_TEXT_:
+++
Q: What is your experience of using the cloud and the impact on risk management?

Natalie, Enterprise Rent A Car: A lot of cloud providers make sure there’s data portability – you learn to look at the due diligence and ask the right questions. There’s a standard checklist, especially when data was being served out of the US.

Generally with cloud providers you should be okay but there are interoperability issues. But how do you ensure something’s future-proof? Big players have the infrastructure – and there are big companies swallowing up smaller companies – it’s a gamble.

Delegates discuss their IT challenges
Delegates discuss their IT challenges

Something we haven’t touched on, is do you come up with an organic system of your own? A lot of companies can do this in-house. So when do you leverage your own infrastructure and get them to build something rather than go to an external provider? My old company was an ERP [enterprise resource planning] platform provider and we ended up tasking them with coming up with a solution for some of our procurement contracts. As it was based on data mining, we asked is they could create their own self-service tool?
+++
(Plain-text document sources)
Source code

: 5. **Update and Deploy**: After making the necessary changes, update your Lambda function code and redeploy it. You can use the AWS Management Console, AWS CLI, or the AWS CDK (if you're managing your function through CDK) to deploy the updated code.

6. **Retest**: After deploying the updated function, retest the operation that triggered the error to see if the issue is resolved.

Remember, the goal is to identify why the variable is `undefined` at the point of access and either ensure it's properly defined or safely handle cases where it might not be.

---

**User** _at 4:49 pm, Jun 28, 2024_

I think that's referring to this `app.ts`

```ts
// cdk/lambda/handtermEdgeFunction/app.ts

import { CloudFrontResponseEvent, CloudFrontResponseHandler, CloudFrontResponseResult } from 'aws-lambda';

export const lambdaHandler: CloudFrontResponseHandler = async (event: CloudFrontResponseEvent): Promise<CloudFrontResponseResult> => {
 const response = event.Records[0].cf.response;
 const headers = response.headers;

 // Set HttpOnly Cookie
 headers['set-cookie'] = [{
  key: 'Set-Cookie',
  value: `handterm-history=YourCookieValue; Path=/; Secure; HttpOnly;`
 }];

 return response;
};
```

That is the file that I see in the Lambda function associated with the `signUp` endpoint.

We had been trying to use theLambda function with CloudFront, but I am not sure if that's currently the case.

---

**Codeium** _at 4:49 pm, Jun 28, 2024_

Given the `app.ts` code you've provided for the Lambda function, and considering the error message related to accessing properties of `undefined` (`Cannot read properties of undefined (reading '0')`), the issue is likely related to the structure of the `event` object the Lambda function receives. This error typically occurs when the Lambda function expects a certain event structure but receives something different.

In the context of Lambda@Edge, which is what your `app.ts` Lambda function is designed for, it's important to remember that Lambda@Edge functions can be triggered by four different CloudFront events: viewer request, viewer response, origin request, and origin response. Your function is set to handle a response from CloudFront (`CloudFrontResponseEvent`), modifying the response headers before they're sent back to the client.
+++
_TRY IT_: Quote every sentence in the cloud discussion that ends with a question mark. None of the items is needed for what follows.

_TASK RESPONSE_:
- What is your experience of using the cloud and the impact on risk management?
- But how do you ensure something’s future-proof?
- Something we haven’t touched on, is do you come up with an organic system of your own?
- So when do you leverage your own infrastructure and get them to build something rather than go to an external provider?
- As it was based on data mining, we asked is they could create their own self-service tool?